* INFORMATION *
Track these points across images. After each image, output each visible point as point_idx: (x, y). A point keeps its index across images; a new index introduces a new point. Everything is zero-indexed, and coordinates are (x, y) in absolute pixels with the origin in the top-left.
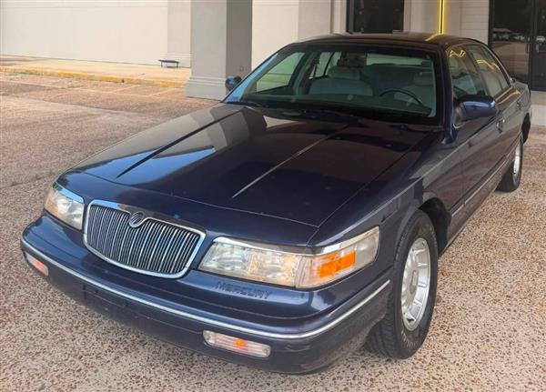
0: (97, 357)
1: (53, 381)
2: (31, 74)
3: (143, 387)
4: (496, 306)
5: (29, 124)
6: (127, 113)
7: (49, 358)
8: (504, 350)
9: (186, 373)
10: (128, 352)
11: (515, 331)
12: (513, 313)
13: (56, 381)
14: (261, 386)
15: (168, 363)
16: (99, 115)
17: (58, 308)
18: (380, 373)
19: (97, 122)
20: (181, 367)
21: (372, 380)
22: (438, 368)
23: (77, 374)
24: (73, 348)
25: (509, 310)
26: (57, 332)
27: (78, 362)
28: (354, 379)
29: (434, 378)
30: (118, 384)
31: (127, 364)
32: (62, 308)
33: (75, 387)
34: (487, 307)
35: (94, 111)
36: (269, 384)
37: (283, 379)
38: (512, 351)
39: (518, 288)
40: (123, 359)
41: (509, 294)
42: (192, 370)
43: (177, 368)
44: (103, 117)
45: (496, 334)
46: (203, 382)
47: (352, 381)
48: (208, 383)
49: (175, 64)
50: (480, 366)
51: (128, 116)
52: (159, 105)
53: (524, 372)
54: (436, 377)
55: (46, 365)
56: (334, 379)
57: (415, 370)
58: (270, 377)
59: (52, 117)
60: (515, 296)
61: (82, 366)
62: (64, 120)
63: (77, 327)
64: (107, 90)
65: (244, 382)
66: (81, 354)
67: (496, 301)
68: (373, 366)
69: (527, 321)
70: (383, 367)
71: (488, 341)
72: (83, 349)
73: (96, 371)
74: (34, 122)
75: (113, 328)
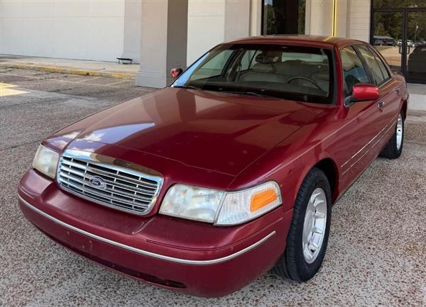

* REQUIREMENT *
Copy out the listing above word for word, every line of it, but leave out the pictures.

* SOLUTION TO THIS TASK *
Track these points across images. After each image, output each visible point as point_idx: (x, y). A point keeps its index across images; a new index introduces a new point. Everything is zero-indexed, and coordinates are (x, y) in absolute pixels with the origin in the top-left.
0: (97, 357)
1: (53, 381)
2: (31, 74)
3: (143, 387)
4: (496, 306)
5: (29, 124)
6: (127, 113)
7: (49, 358)
8: (504, 350)
9: (186, 373)
10: (128, 352)
11: (515, 331)
12: (513, 313)
13: (56, 381)
14: (261, 386)
15: (168, 363)
16: (99, 115)
17: (58, 308)
18: (380, 373)
19: (97, 122)
20: (181, 367)
21: (372, 380)
22: (438, 368)
23: (77, 374)
24: (73, 348)
25: (509, 310)
26: (57, 332)
27: (78, 362)
28: (354, 379)
29: (434, 378)
30: (118, 384)
31: (127, 364)
32: (62, 308)
33: (75, 387)
34: (487, 307)
35: (94, 111)
36: (269, 384)
37: (283, 379)
38: (512, 351)
39: (518, 288)
40: (123, 359)
41: (509, 294)
42: (192, 370)
43: (177, 368)
44: (103, 117)
45: (496, 334)
46: (203, 382)
47: (352, 381)
48: (208, 383)
49: (175, 64)
50: (480, 366)
51: (128, 116)
52: (159, 105)
53: (524, 372)
54: (436, 377)
55: (46, 365)
56: (334, 379)
57: (415, 370)
58: (270, 377)
59: (52, 117)
60: (515, 296)
61: (82, 366)
62: (64, 120)
63: (77, 327)
64: (107, 90)
65: (244, 382)
66: (81, 354)
67: (496, 301)
68: (373, 366)
69: (527, 321)
70: (383, 367)
71: (488, 341)
72: (83, 349)
73: (96, 371)
74: (34, 122)
75: (113, 328)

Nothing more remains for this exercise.